Ну, и прочие душещипательные метафоры на возможный секс.

Это звонит Женя, Женя пьяна. Как я с ней познакомился? Не помню, давно было, ещё в 14-м, я тогда отвар выпил из дикой конопли, и повстречал юных неформалов, она была с ними.

А сейчас ей нужно… Ну, очевидно что, – иначе на кой мне звонить в половину двенадцатого? Наркота нужна, Женя любит фен и бухлишко. Вот только фена у меня нет. Да и плевать.

Спустя ещё один один стакан  я дрейфую по трамвайным путям сквозь туман, талый снег мажет походку, проносятся дикие собаки, а свет частных домов дополняет всеобщее убожество.

Печально, что среди всех своих знакомых в эту ночь Евгения приехала ко мне. Ну, это из области философии, типа Стокгольмский синдром для бедных – любить того, с кем в первый раз упоролась Сибирью в парадной (Сибирь – это кислота).

Первый яркий взрыв мозга, он инстинктивно рождает веру в чудо, где чудо – это твёрдая уверенность в том, что экспериментирующий с веществами собеседник остался таким же романтичным, как и при первой встрече много лет назад. Эта идеализация служит рычагом к поступкам необдуманным и трагичным. По существу, просто к грязи и падению духа. Но так как дух для нас, маргиналов, это из области заднего и редко используемого, остаётся грязь, из неё мы лепим иллюзию. И, кроме того, сейчас нами движет самое мерзкое и убийственное из всех веществ – дешёвое пойло из АТБ.

Если посмотреть на нас с точки зрения поэзии, то мы Буковски.

Если оценить через призму кино – бюджетный Аранофски.

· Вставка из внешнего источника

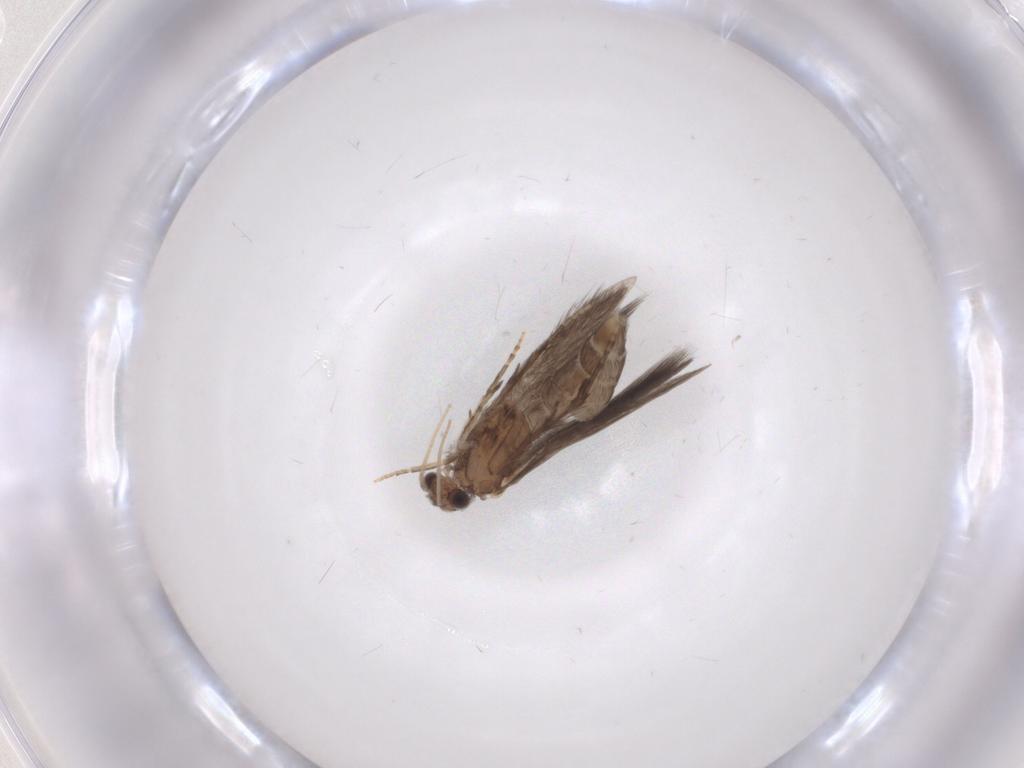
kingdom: Animalia
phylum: Arthropoda
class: Insecta
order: Trichoptera
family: Hydroptilidae
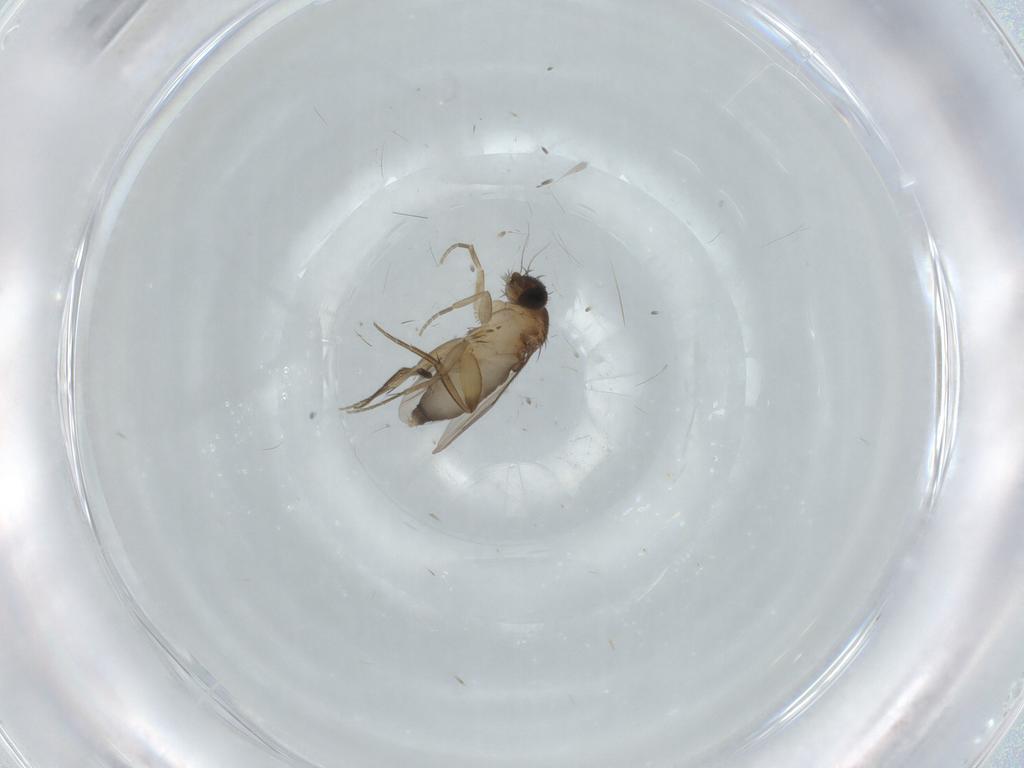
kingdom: Animalia
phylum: Arthropoda
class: Insecta
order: Diptera
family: Phoridae
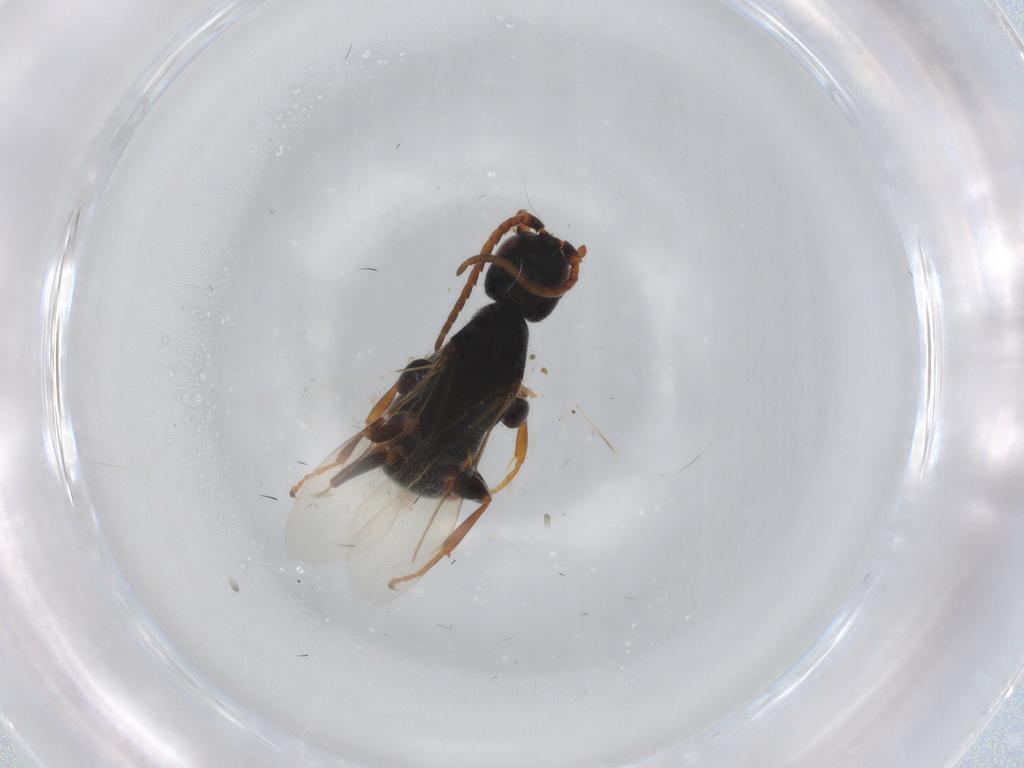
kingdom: Animalia
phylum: Arthropoda
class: Insecta
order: Hymenoptera
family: Bethylidae
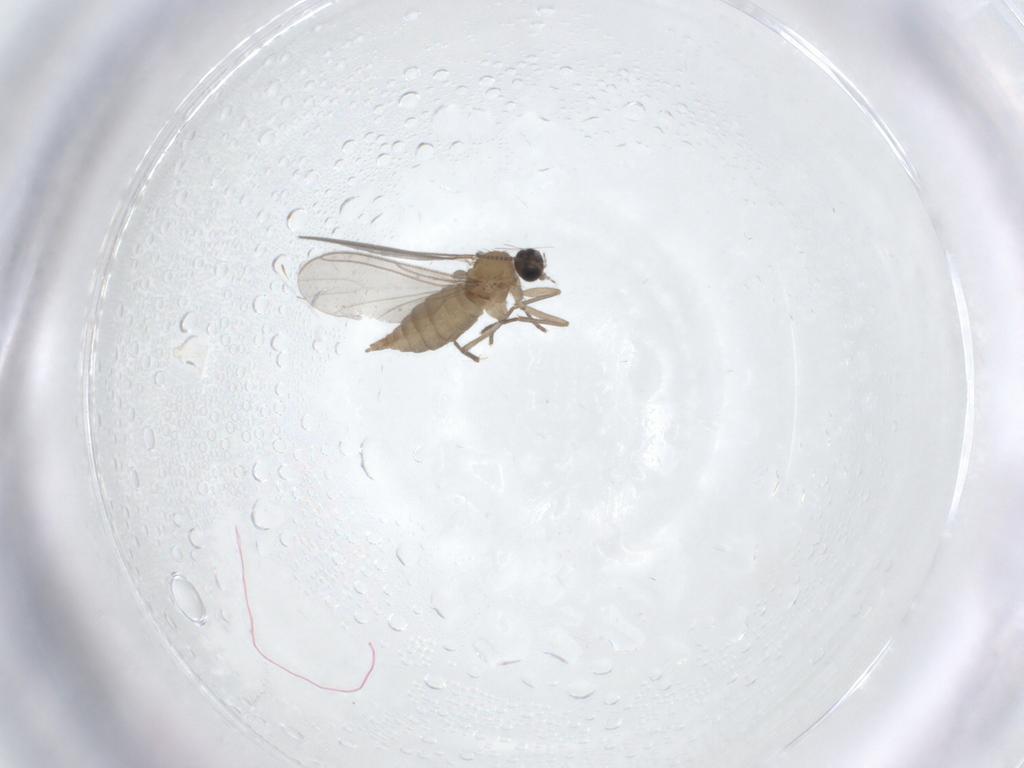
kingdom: Animalia
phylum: Arthropoda
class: Insecta
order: Diptera
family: Sciaridae
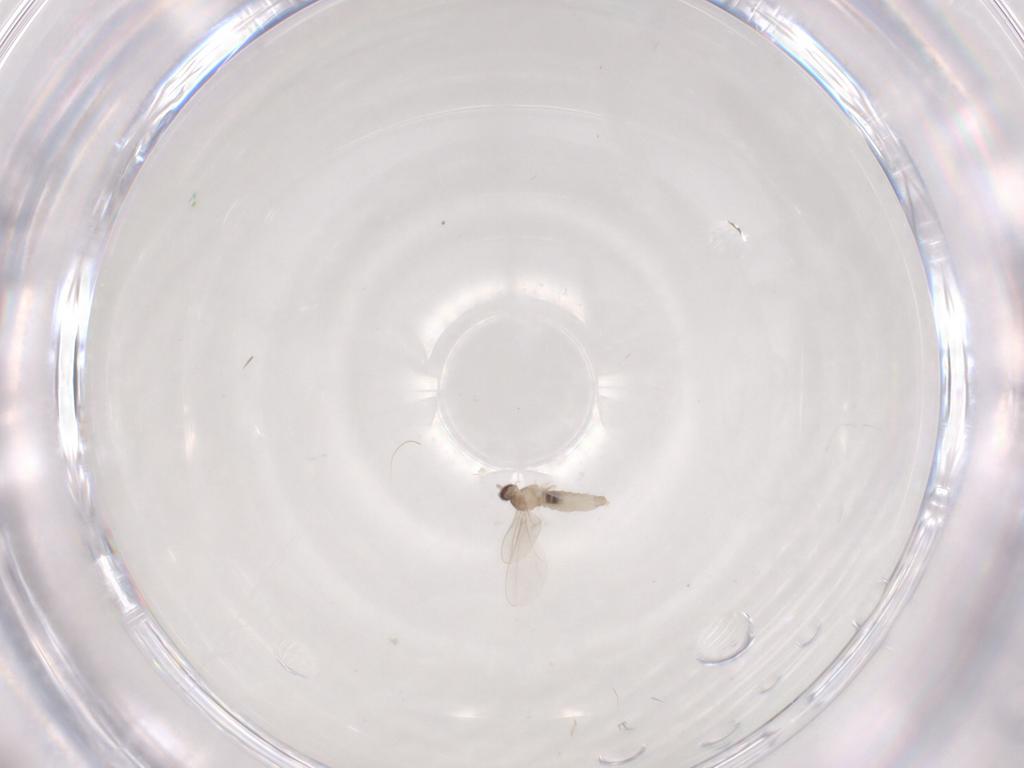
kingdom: Animalia
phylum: Arthropoda
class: Insecta
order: Diptera
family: Cecidomyiidae
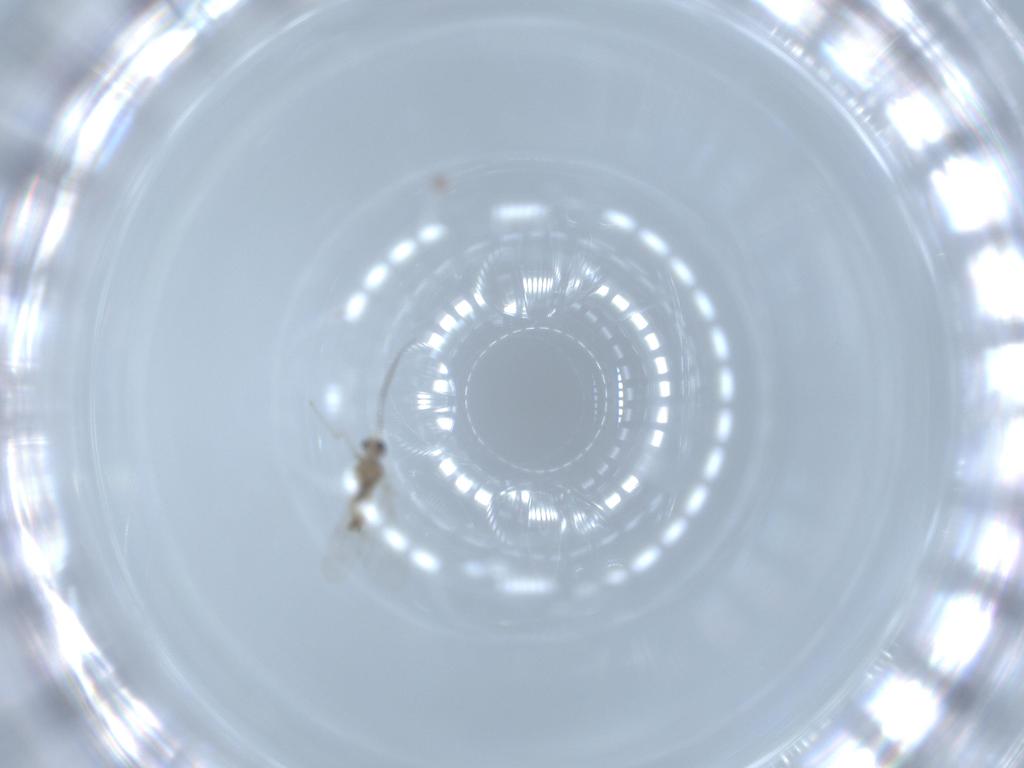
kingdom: Animalia
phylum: Arthropoda
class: Insecta
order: Diptera
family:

Если выбить из пьяной головы все эти «если» и посмотреть объективно, то у нас всё плохо, эта встреча – часть агонии и следствие образа жизни. Но в масштабах города мы – пыль.

Здесь и сейчас мы ничем не примечательны, и я веду её домой. Тапочки в мокрой грязи и треснувшие сапоги из дерматина, мы чапаем и еле говорим, а дома тихо провожают нас ошалевшими окнами.

Лифт, его исцарапанный вид и синие волосы Жени, дверь и сразу мой диван.

Ёлка вызвала у неё восторг, одежда слетела на пол, попутно я пил из горла. Она дёрнула моё лицо к своему, пахло старыми духами и комодом, моя подростковая сущность желала, как раньше, того сока жизни, что давал чистый драйв. Грохот увенчал наше сцепление, это под весом наших тел сломался диван. Fuck.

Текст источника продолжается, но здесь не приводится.